HOW THE WEST WAS LOST by Alexander Boot (I B Tauris, £24.50, ISBN 10: 1 85043 985 0)

HOW about this? "Helen passed illegal substances on to Telemachus and Menelaus and, if she lived today, would have been nicked faster than you can say, 'Let's see what's in your amphora, sunshine'." Alex Boot writes with scintillating wit and panache and with authority - not as the scribes. He's very good on pop stars posing as socialist idealists too: "They belch their anti-capitalist invective all the way to the capitalist bank."

Boot argues that the West has been lost to those who can't think straight, if at all, who believe in nothing and live self-indulgent lives following the most trashy sub-cultural pursuits. Where we once had a civilised society and religious commitment, we now have only a relentless chase after a mindless, animalistic notion of "happiness" - minds numbed with drugs and brains almost cracking apart under the ubiquitous barrage of pop music. Where we used to have a living community and great institutions to defend real political liberties, we now have narcissism, philistinism, nihilism and the cult of the individual. We are the hollow men, headpieces filled with straw.

He says: "The central conflict of our time is cultural, and traditional society and culture have been under attack for 300 years. There is an inexorable decline in all forms of art and all walks of life." The West used to be adventurous, confident, a world of brilliant architectural, artistic and musical creativity - the great cathedrals, Bach, Mozart, Rembrandt - and this cultural excellence was fundamentally spiritual. Boot agrees with T S Eliot when he says: "Such achievements as you can boast in the way of polite society will hardly survive the faith to which they owe their significance".
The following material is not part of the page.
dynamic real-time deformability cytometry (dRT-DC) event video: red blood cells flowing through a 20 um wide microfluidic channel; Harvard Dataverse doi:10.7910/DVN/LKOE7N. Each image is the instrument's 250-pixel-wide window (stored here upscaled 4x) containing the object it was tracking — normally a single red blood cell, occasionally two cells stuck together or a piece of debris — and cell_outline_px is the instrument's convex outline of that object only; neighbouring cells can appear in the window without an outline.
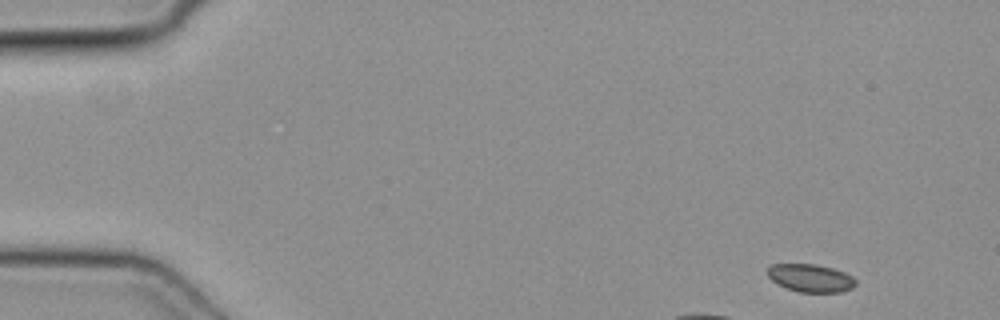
{"species": "common noctule bat (a hibernating species)", "species_latin": "Nyctalus noctula", "temperature_condition": "cold", "stored_images_in_passage": 12, "camera_frame_rate_fps": 3000, "um_per_image_px": 0.085, "animal": {"sex": "female", "body_mass_g": 19.3, "forearm_length_mm": 54.1}, "frame": {"image": 1, "passage_image": 1, "time_ms": 0.0, "image_size_px": [1000, 320], "cell_outline_px": [[856, 284], [852, 288], [840, 292], [800, 292], [776, 284], [768, 276], [768, 264], [816, 264], [832, 268], [844, 272], [852, 276], [856, 280]], "centroid_in_image_um": [68.89, 23.63], "position_along_channel_um": 16.1, "area_um2": 14.33}}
We brag about our "progress" and use "medieval" only to mean something dark, brutal and primitive. But it is modern times which have seen the greatest conflicts, terrors and genocides: two world wars, the Holocaust, the atomic bomb, Stalin's massacre of 40 million and Mao's massacre of untold millions more. Not only do we fall far short of the great achievements of the past, we actively despise our historic greatness, dismiss the masterpieces of creative art and music as examples of "elitism".

Instead we prefer to settle down indolently, indulgently and idiotically in thrall to worthless celebs, Big Brother and all manner of voyeuristic pornography - the modern equivalent of the circuses which accompanied the fall of the Roman Empire.

What's the answer? Passive resistance. Refuse to take part in the dumbed down tawdriness of modern life and then perhaps, "Sometime, somewhere there will be found a charred score sheet with the notes of a Bach fugue still legible, a half-burned collection of still readable Shakespeare sonnets, a torn but restorable Rembrandt canvas and, one hopes, the Bible".

He ends marvellously: "We can set, as best we can, an example of a life of honour, beauty and charity. And we can pray".

You don't have to agree with all Alexander Boot's provocative and controversial judgements. Many will feel like throwing the book at the wall before they reach page four. But it's one hell of a read. Passionate. Erudite. Witty. And absolutely committed to the humane task of rejecting the bad in favour of something better. While there are people who can write like this, I feel the West is not lost yet, quite.